For Scholte, there is no such thing as originality: reproductions play a major role in his art. Reproductions ensure that a work reaches out to the largest possible audience, and that’s why the most frequently reproduced work of art is the most important, he once stated. In a precise, realist style (as if it were already a reproduction) Scholte copies existing images from the media, publicity and picture books.
In 1986 he caused a furore with Utopia, a copied postcard that drew accusations of flagrant plagiarism. Scholte’s work played on Manet’s Olympia, portraying its reclining nude and her black servant as wooden artist’s puppets. That idea was not new, but derived from a work by an automaton maker pictured on a little-known postcard, an art critic charged. Scholte countered the accusation with a massive canvas depicting the newspaper article in question.

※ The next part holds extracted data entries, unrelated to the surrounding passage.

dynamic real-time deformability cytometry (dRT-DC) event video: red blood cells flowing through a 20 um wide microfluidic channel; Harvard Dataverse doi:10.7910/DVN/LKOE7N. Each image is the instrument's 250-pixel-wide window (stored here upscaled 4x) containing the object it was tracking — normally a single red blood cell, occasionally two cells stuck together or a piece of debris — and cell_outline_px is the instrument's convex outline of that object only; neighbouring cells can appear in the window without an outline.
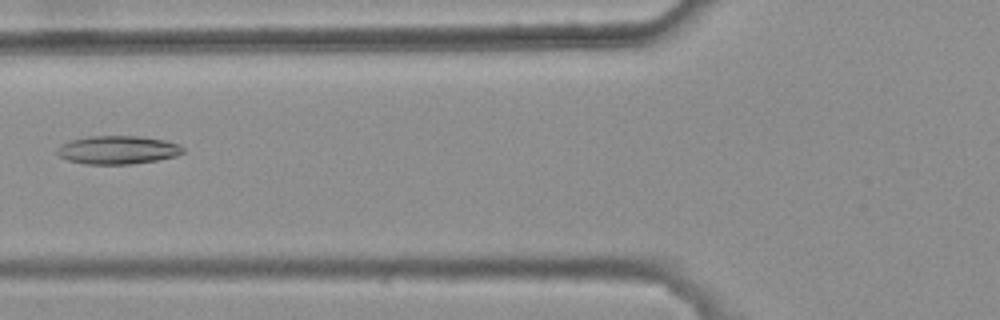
{"species": "common noctule bat (a hibernating species)", "species_latin": "Nyctalus noctula", "temperature_condition": "warm", "stored_images_in_passage": 5, "camera_frame_rate_fps": 3000, "um_per_image_px": 0.085, "animal": {"sex": "female", "body_mass_g": 25.1}, "frame": {"image": 1, "passage_image": 5, "time_ms": 1.333, "image_size_px": [1000, 320], "cell_outline_px": [[184, 152], [176, 156], [156, 160], [128, 164], [84, 164], [68, 160], [60, 156], [56, 152], [56, 148], [60, 144], [72, 140], [88, 136], [140, 136], [164, 140], [180, 144], [184, 148]], "centroid_in_image_um": [10.0, 12.74], "position_along_channel_um": 115.8, "area_um2": 20.81}}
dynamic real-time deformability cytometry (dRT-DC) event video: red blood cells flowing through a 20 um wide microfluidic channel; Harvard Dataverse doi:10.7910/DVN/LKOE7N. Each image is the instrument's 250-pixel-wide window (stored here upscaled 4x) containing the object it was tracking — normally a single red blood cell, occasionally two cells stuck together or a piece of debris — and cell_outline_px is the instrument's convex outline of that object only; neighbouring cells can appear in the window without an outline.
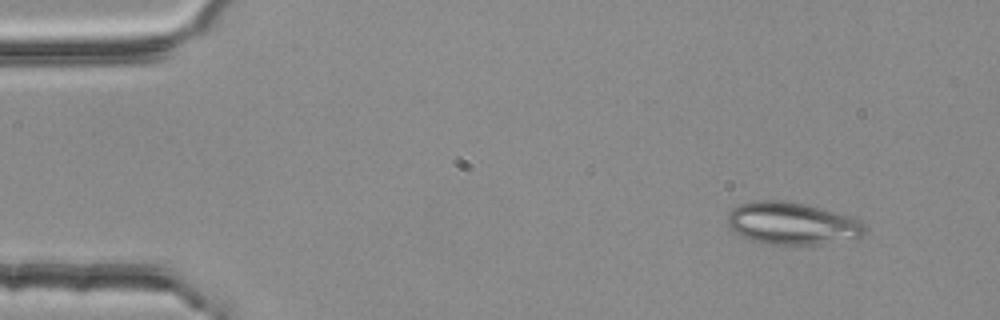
{"species": "common noctule bat (a hibernating species)", "species_latin": "Nyctalus noctula", "temperature_condition": "room temperature", "stored_images_in_passage": 3, "camera_frame_rate_fps": 3000, "um_per_image_px": 0.085, "animal": {"sex": "female", "body_mass_g": 25.1}, "frame": {"image": 1, "passage_image": 1, "time_ms": 0.0, "image_size_px": [1000, 320], "cell_outline_px": [[864, 232], [856, 240], [816, 244], [768, 244], [752, 240], [740, 236], [728, 224], [728, 212], [732, 208], [740, 204], [756, 200], [780, 200], [804, 204], [848, 216], [860, 220], [864, 224]], "centroid_in_image_um": [67.32, 19.0], "position_along_channel_um": 17.7, "area_um2": 33.64}}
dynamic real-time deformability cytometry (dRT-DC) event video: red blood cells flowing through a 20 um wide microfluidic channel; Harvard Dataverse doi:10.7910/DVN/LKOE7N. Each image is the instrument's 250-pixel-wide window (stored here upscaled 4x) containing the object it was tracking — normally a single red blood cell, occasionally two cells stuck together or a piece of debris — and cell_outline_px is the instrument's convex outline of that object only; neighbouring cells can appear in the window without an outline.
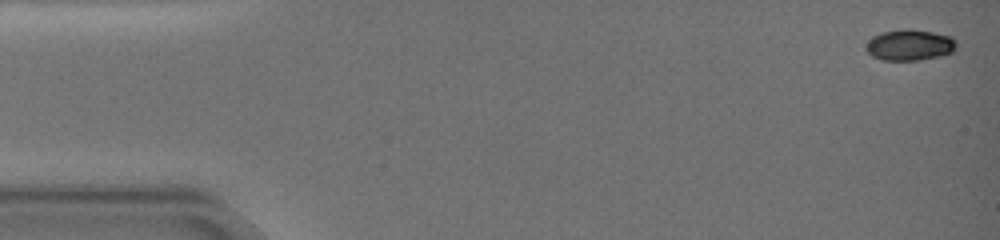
{"species": "common noctule bat (a hibernating species)", "species_latin": "Nyctalus noctula", "temperature_condition": "warm", "stored_images_in_passage": 20, "camera_frame_rate_fps": 3000, "um_per_image_px": 0.085, "animal": {"sex": "female", "body_mass_g": 19.0, "forearm_length_mm": 51.5}, "frame": {"image": 1, "passage_image": 1, "time_ms": 0.0, "image_size_px": [1000, 240], "cell_outline_px": [[956, 48], [952, 52], [940, 56], [916, 60], [880, 60], [872, 56], [864, 48], [868, 40], [872, 36], [880, 32], [908, 28], [932, 32], [952, 36], [956, 40]], "centroid_in_image_um": [77.3, 3.81], "position_along_channel_um": 7.7, "area_um2": 16.53}}
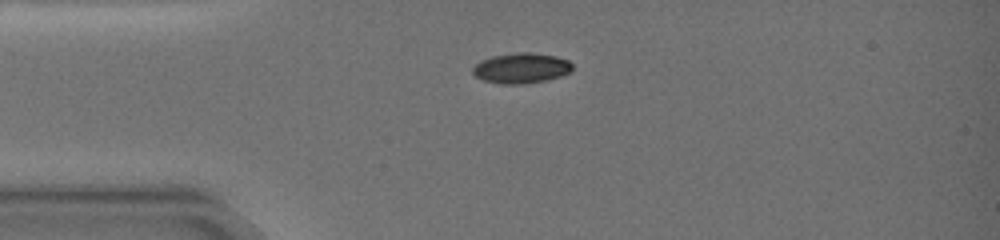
{"frame": {"image": 2, "passage_image": 13, "time_ms": 4.333, "image_size_px": [1000, 240], "cell_outline_px": [[572, 68], [568, 72], [560, 76], [544, 80], [524, 84], [500, 84], [484, 80], [476, 76], [472, 72], [472, 68], [480, 60], [492, 56], [520, 52], [528, 52], [556, 56], [568, 60], [572, 64]], "centroid_in_image_um": [44.28, 5.79], "position_along_channel_um": 40.7, "area_um2": 17.46}}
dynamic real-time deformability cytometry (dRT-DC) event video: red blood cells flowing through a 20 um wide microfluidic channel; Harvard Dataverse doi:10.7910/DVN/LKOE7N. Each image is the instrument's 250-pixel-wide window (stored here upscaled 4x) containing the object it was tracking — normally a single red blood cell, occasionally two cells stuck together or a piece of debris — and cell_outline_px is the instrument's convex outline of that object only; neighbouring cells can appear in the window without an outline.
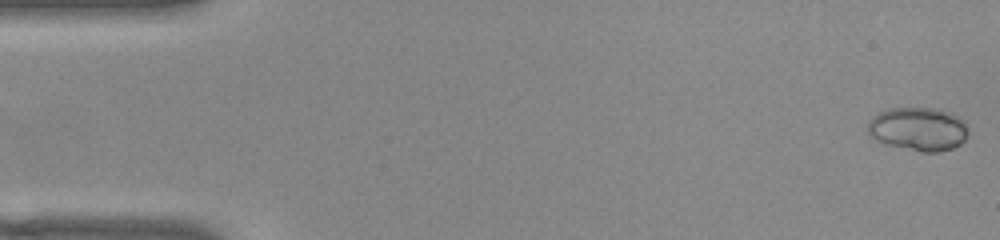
{"species": "common noctule bat (a hibernating species)", "species_latin": "Nyctalus noctula", "temperature_condition": "warm", "stored_images_in_passage": 52, "camera_frame_rate_fps": 3000, "um_per_image_px": 0.085, "animal": {"sex": "female", "body_mass_g": 22.0, "forearm_length_mm": 56.7}, "frame": {"image": 1, "passage_image": 1, "time_ms": 0.0, "image_size_px": [1000, 240], "cell_outline_px": [[964, 140], [960, 144], [952, 148], [940, 152], [920, 152], [884, 144], [876, 140], [868, 132], [868, 120], [872, 116], [888, 108], [936, 108], [952, 112], [964, 120]], "centroid_in_image_um": [78.01, 10.96], "position_along_channel_um": 7.0, "area_um2": 25.49}}
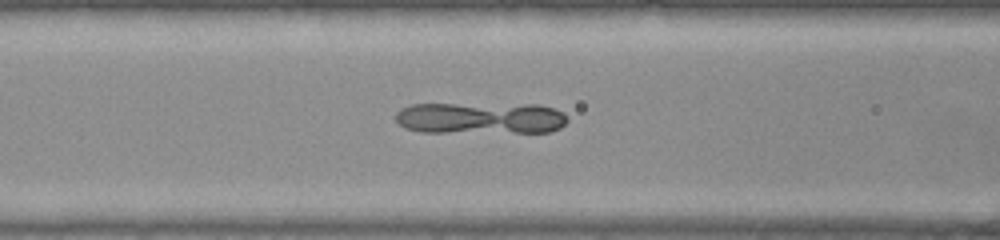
{"frame": {"image": 2, "passage_image": 21, "time_ms": 6.667, "image_size_px": [1000, 240], "cell_outline_px": [[568, 120], [560, 128], [548, 132], [420, 132], [404, 128], [396, 120], [396, 112], [400, 108], [412, 104], [536, 104], [552, 108], [564, 112], [568, 116]], "centroid_in_image_um": [40.85, 10.03], "position_along_channel_um": 125.8, "area_um2": 32.08}}
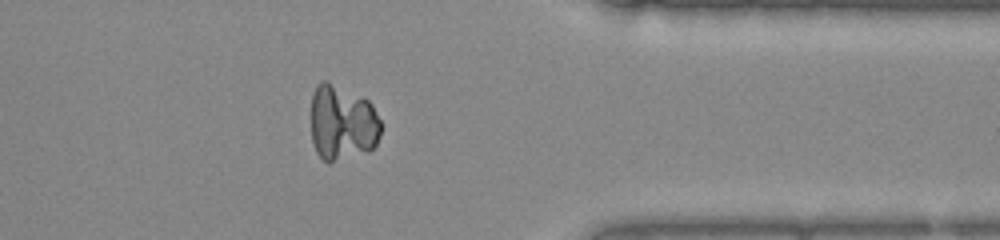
{"frame": {"image": 3, "passage_image": 42, "time_ms": 13.667, "image_size_px": [1000, 240], "cell_outline_px": [[380, 136], [376, 144], [368, 152], [328, 164], [316, 152], [312, 140], [312, 96], [316, 84], [320, 80], [328, 80], [368, 100], [372, 104], [380, 120]], "centroid_in_image_um": [29.09, 10.44], "position_along_channel_um": 382.3, "area_um2": 31.15}}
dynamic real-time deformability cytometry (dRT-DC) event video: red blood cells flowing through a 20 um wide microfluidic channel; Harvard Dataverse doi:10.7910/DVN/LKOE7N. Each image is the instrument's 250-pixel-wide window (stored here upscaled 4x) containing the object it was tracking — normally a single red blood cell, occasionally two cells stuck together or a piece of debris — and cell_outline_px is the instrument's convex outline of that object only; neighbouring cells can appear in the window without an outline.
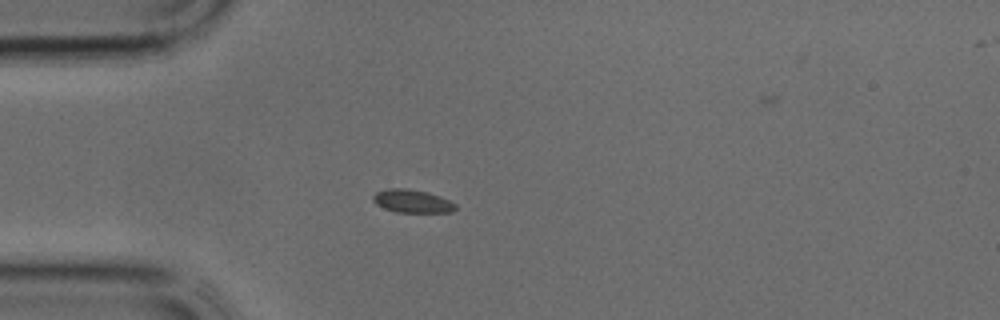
{"species": "common noctule bat (a hibernating species)", "species_latin": "Nyctalus noctula", "temperature_condition": "cold", "stored_images_in_passage": 29, "camera_frame_rate_fps": 3000, "um_per_image_px": 0.085, "animal": {"sex": "male", "body_mass_g": 17.9, "forearm_length_mm": 54.2}, "frame": {"image": 1, "passage_image": 1, "time_ms": 0.0, "image_size_px": [1000, 320], "cell_outline_px": [[456, 208], [452, 212], [396, 212], [384, 208], [376, 204], [372, 200], [372, 196], [376, 192], [388, 188], [408, 188], [428, 192], [440, 196], [456, 204]], "centroid_in_image_um": [35.02, 17.09], "position_along_channel_um": 50.0, "area_um2": 11.16}}
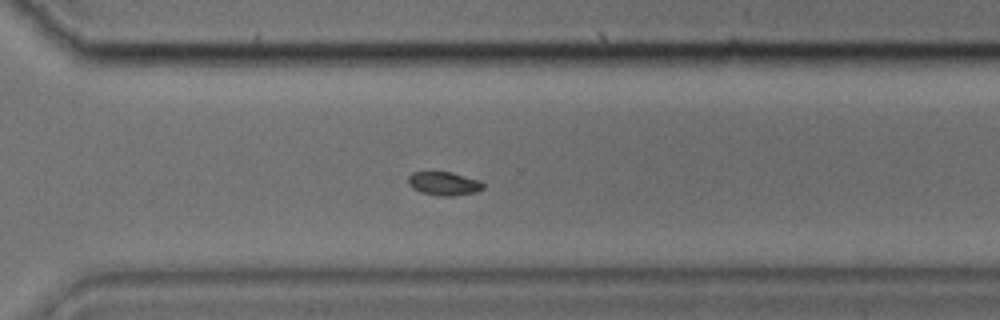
{"frame": {"image": 2, "passage_image": 18, "time_ms": 5.667, "image_size_px": [1000, 320], "cell_outline_px": [[484, 188], [476, 192], [456, 196], [436, 196], [420, 192], [412, 188], [408, 184], [408, 176], [412, 172], [452, 172], [480, 180], [484, 184]], "centroid_in_image_um": [37.74, 15.61], "position_along_channel_um": 332.9, "area_um2": 10.52}}
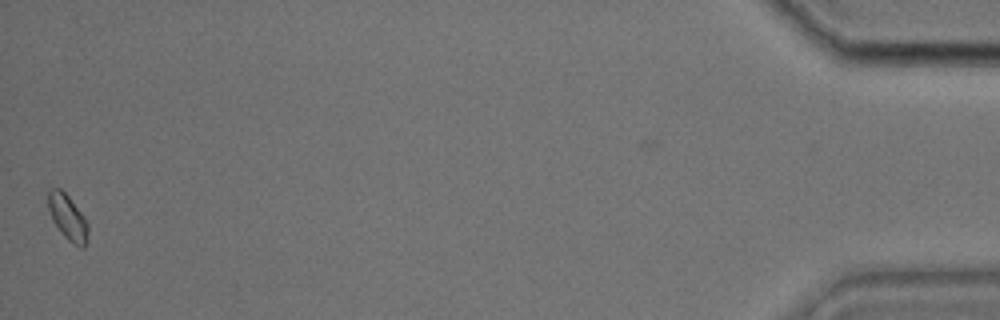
{"frame": {"image": 3, "passage_image": 29, "time_ms": 9.333, "image_size_px": [1000, 320], "cell_outline_px": [[88, 240], [84, 248], [80, 248], [72, 244], [60, 232], [52, 220], [48, 208], [48, 192], [52, 188], [60, 188], [68, 196], [84, 216], [88, 224]], "centroid_in_image_um": [5.77, 18.52], "position_along_channel_um": 429.4, "area_um2": 10.69}}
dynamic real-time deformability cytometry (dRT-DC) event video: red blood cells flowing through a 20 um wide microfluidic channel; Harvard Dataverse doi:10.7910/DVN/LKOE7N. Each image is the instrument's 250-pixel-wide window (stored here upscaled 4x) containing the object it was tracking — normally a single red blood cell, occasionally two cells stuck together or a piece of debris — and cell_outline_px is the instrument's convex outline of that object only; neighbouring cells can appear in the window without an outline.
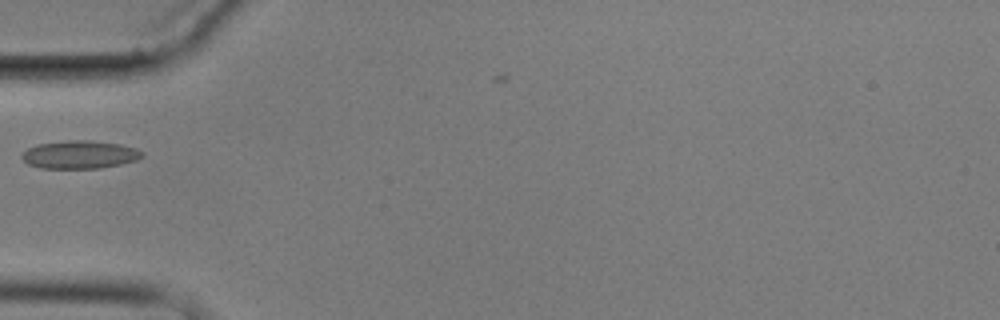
{"species": "common noctule bat (a hibernating species)", "species_latin": "Nyctalus noctula", "temperature_condition": "cold", "stored_images_in_passage": 3, "camera_frame_rate_fps": 3000, "um_per_image_px": 0.085, "animal": {"sex": "male", "body_mass_g": 17.9}, "frame": {"image": 1, "passage_image": 2, "time_ms": 2.0, "image_size_px": [1000, 320], "cell_outline_px": [[144, 156], [136, 160], [120, 164], [100, 168], [40, 168], [28, 164], [20, 156], [28, 148], [36, 144], [72, 140], [88, 140], [120, 144], [136, 148], [144, 152]], "centroid_in_image_um": [6.79, 13.14], "position_along_channel_um": 78.2, "area_um2": 19.59}}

In 1991 Scholte won the commission for a massive frieze for the walls and ceiling of the Huis Ten Bosch Resort in Nagasaki, Japan. The mural, measuring 1200 square metres, took Scholte and his large team of assistants years to complete. Entitled Après nous le déluge, it took as its theme the continued recurrence of war through history.
During this period Scholte survived an attempt on his life, although the car bomb cost him both his legs. Nevertheless the Nagasaki masterpiece was completed on time. It was unveiled on August 9, 1995 to commemorate the fiftieth anniversary of the nuclear bomb attack on Nagasaki.